■ **TEXT PASSAGE**
That’s fine: no more lax standards. However, Kohn went on: “Households need to continue rebuilding wealth. They became too indebted and too dependent on housing wealth to finance current purchases and provide for future events like the education of their children and their retirement. Now they need to repay debt and save more out of current income.” You hear some version of that every day, but not from senior policy makers. The reason: Americans have not saved significant sums since the 1970s, and have never “built wealth” by saving from current income. We build wealth just like everyone else on earth, by the rising values of our assets.

From Kohn to the Fed’s loony bin… Minneapolis Fed president Kocherlakota on Tuesday: “Yes, the housing sector is important, but residential investment makes up just 2.8% of the country’s GDP. We can — I believe that we will — have significant growth in output without seeing a major turnaround in the housing market.”

Wow. Sonny, don’t believe everything that pops into your head. Talk like that makes me feel like the alumnus who hears his college football team will be “de-emphasized.”

The GDP contribution of residential construction is indeed minor. However, there are other accounts. From 2002-2008, “mortgage equity extraction” as measured by the Fed often contributed as much as 8% of disposable income — 10% in 2005. Without that addition (clearly with Greenspan’s assent, clearly overdone), every GDP analysis has shown that the US would not have emerged from the ’01 recession. MEW has been subtracting from income since the 2nd quarter of 2008, an overpowering headwind.

■ **TASK ITEM A**
Answer these questions from the housing commentary:
(i) Since what decade have Americans not saved significant sums?
(ii) According to Kocherlakota, what share of the country's GDP does residential investment make up?
(iii) Since which quarter has MEW been subtracting from income?
■ **TASK ITEM B**
Summarize the housing commentary in two sentences.
■ **TASK ITEM C**
Retype the part of the housing commentary that opens with the words containing "Wow. Sonny, don’t" and closes with "an overpowering headwind.".
This material comes from a separate source, unrelated to the housing commentary.

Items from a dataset
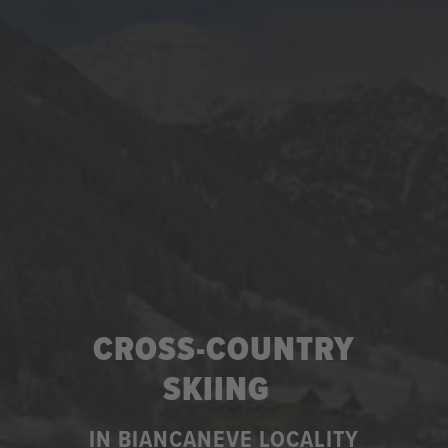
CROSS-COUNTRY
SKIING
IN BIANCANEVE LOCALITY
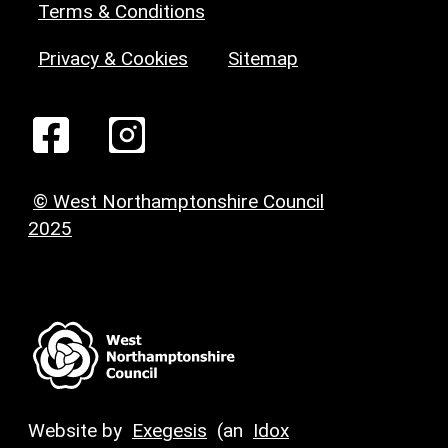
Terms & Conditions
Privacy & Cookies
Sitemap
© West Northamptonshire Council
2025
Website by
Exegesis
(an
Idox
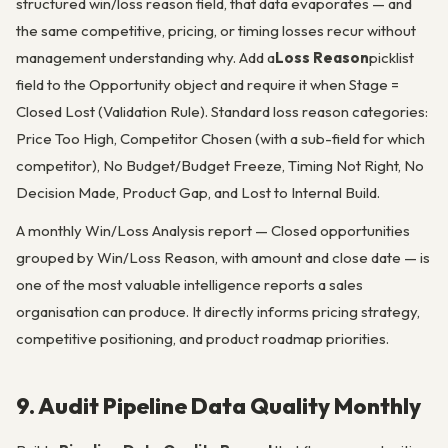
structured win/loss reason field, that data evaporates — and
the same competitive, pricing, or timing losses recur without
management understanding why. Add a
Loss Reason
picklist
field to the Opportunity object and require it when Stage =
Closed Lost (Validation Rule). Standard loss reason categories:
Price Too High, Competitor Chosen (with a sub-field for which
competitor), No Budget/Budget Freeze, Timing Not Right, No
Decision Made, Product Gap, and Lost to Internal Build.
A monthly Win/Loss Analysis report — Closed opportunities
grouped by Win/Loss Reason, with amount and close date — is
one of the most valuable intelligence reports a sales
organisation can produce. It directly informs pricing strategy,
competitive positioning, and product roadmap priorities.
9. Audit Pipeline Data Quality Monthly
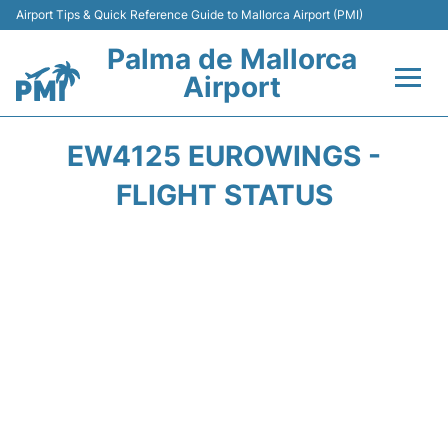
Airport Tips & Quick Reference Guide to Mallorca Airport (PMI)
Palma de Mallorca
Airport
Flights&Airlines +
EW4125 EUROWINGS -
Terminal
FLIGHT STATUS
Transport
Car Hire
Parking
Passegers Info +
Insider Guide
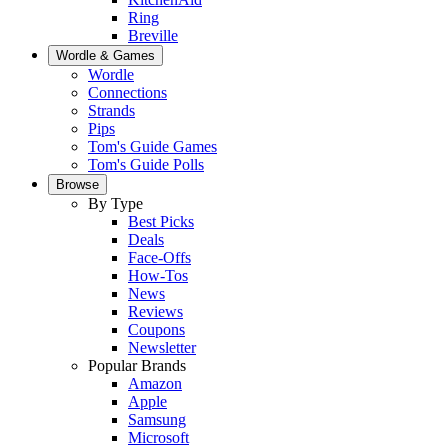
Ring
Breville
Wordle & Games
Wordle
Connections
Strands
Pips
Tom's Guide Games
Tom's Guide Polls
Browse
By Type
Best Picks
Deals
Face-Offs
How-Tos
News
Reviews
Coupons
Newsletter
Popular Brands
Amazon
Apple
Samsung
Microsoft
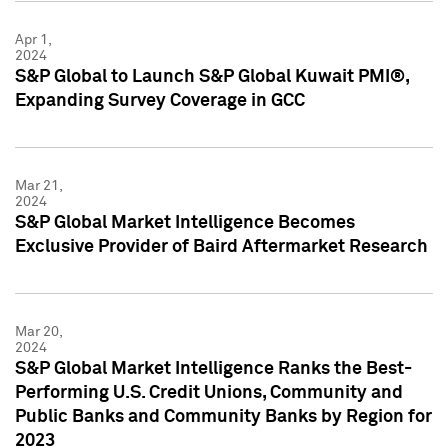
Apr 1,
2024
S&P Global to Launch S&P Global Kuwait PMI®,
Expanding Survey Coverage in GCC
Mar 21,
2024
S&P Global Market Intelligence Becomes
Exclusive Provider of Baird Aftermarket Research
Mar 20,
2024
S&P Global Market Intelligence Ranks the Best-
Performing U.S. Credit Unions, Community and
Public Banks and Community Banks by Region for
2023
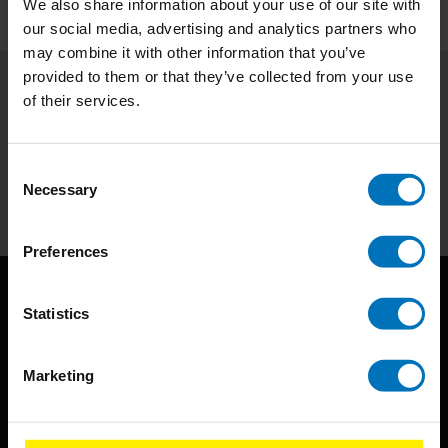
We also share information about your use of our site with
our social media, advertising and analytics partners who
may combine it with other information that you’ve
provided to them or that they’ve collected from your use
of their services.
Subscribe to our newsletter
Stay up to date with our latest offers
Consent
Subscribe
Necessary
Selection
Preferences
Statistics
Marketing
BIS continuously seeks innovative ideas, methods, and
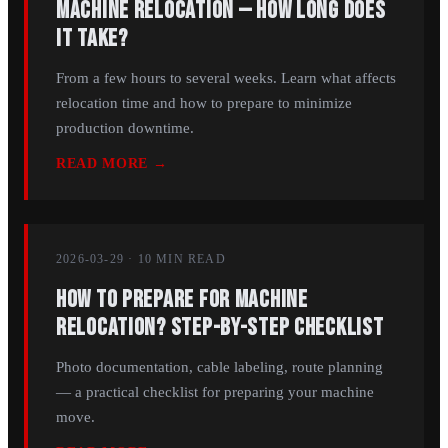
Machine Relocation — How Long Does
It Take?
From a few hours to several weeks. Learn what affects
relocation time and how to prepare to minimize
production downtime.
READ MORE →
2026-03-29
·
10 MIN
READ
How to Prepare for Machine
Relocation? Step-by-Step Checklist
Photo documentation, cable labeling, route planning
— a practical checklist for preparing your machine
move.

■ **YOUR RESPONSE A**
(i) The 1970s
(ii) 2.8%
(iii) The 2nd quarter of 2008

■ **YOUR RESPONSE B**
Kohn said households need to repay debt and save more out of current income, but the writer counters that Americans have not saved significant sums since the 1970s and build wealth through the rising values of their assets. The writer also dismisses Kocherlakota's claim that output can grow significantly without a housing turnaround, noting that mortgage equity extraction often contributed as much as 8% of disposable income from 2002 to 2008 and has been subtracting from income since the 2nd quarter of 2008.

■ **YOUR RESPONSE C**
Wow. Sonny, don’t believe everything that pops into your head. Talk like that makes me feel like the alumnus who hears his college football team will be “de-emphasized.”

The GDP contribution of residential construction is indeed minor. However, there are other accounts. From 2002-2008, “mortgage equity extraction” as measured by the Fed often contributed as much as 8% of disposable income — 10% in 2005. Without that addition (clearly with Greenspan’s assent, clearly overdone), every GDP analysis has shown that the US would not have emerged from the ’01 recession. MEW has been subtracting from income since the 2nd quarter of 2008, an overpowering headwind.